Task data:
* * *
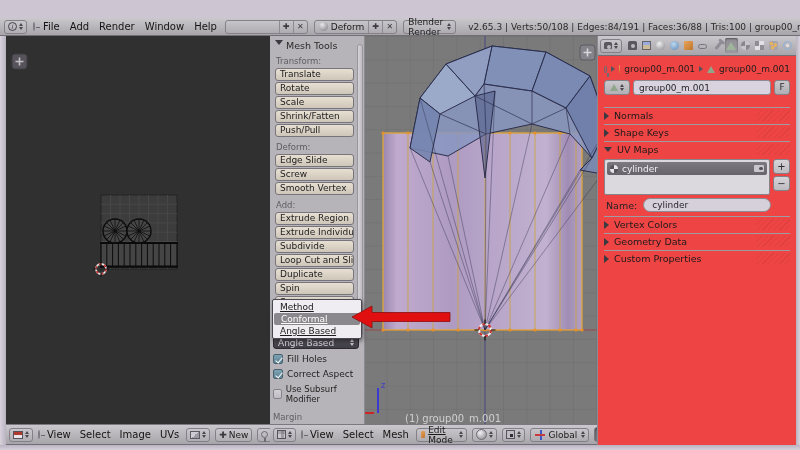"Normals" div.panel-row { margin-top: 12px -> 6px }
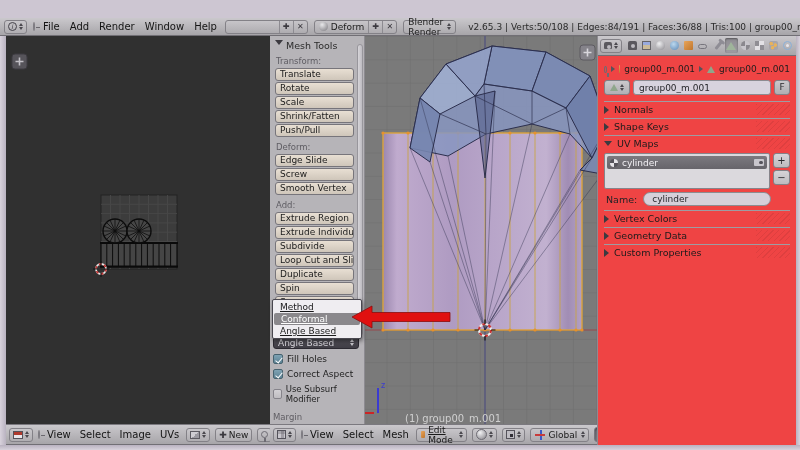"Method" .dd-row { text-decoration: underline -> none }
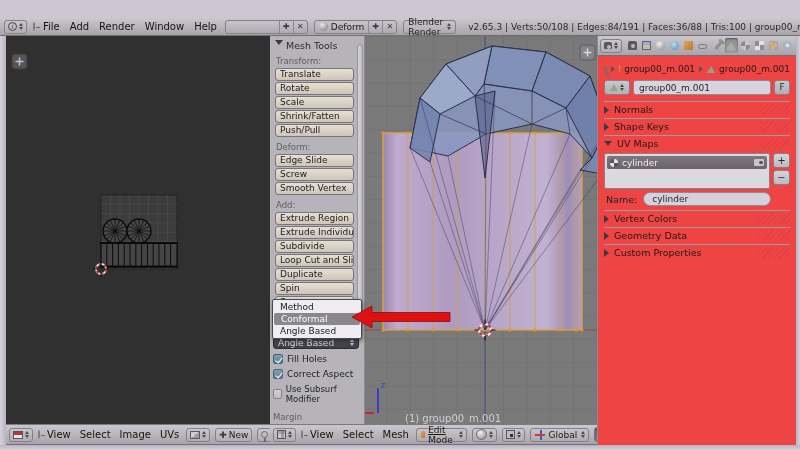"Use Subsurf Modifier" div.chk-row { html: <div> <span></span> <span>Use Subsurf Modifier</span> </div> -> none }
* * *
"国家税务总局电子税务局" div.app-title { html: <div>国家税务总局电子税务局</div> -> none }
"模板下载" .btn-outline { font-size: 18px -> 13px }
* * *
Task directions:
The required answer is the run of lines above, starting at the line with "html: <div>国家税务总局电子税务局</div> ->" and ending at the line with "font-size: 18px ->", reproduced exactly with both ends.

The completed task:
"国家税务总局电子税务局" div.app-title { html: <div>国家税务总局电子税务局</div> -> none }
"模板下载" .btn-outline { font-size: 18px -> 13px }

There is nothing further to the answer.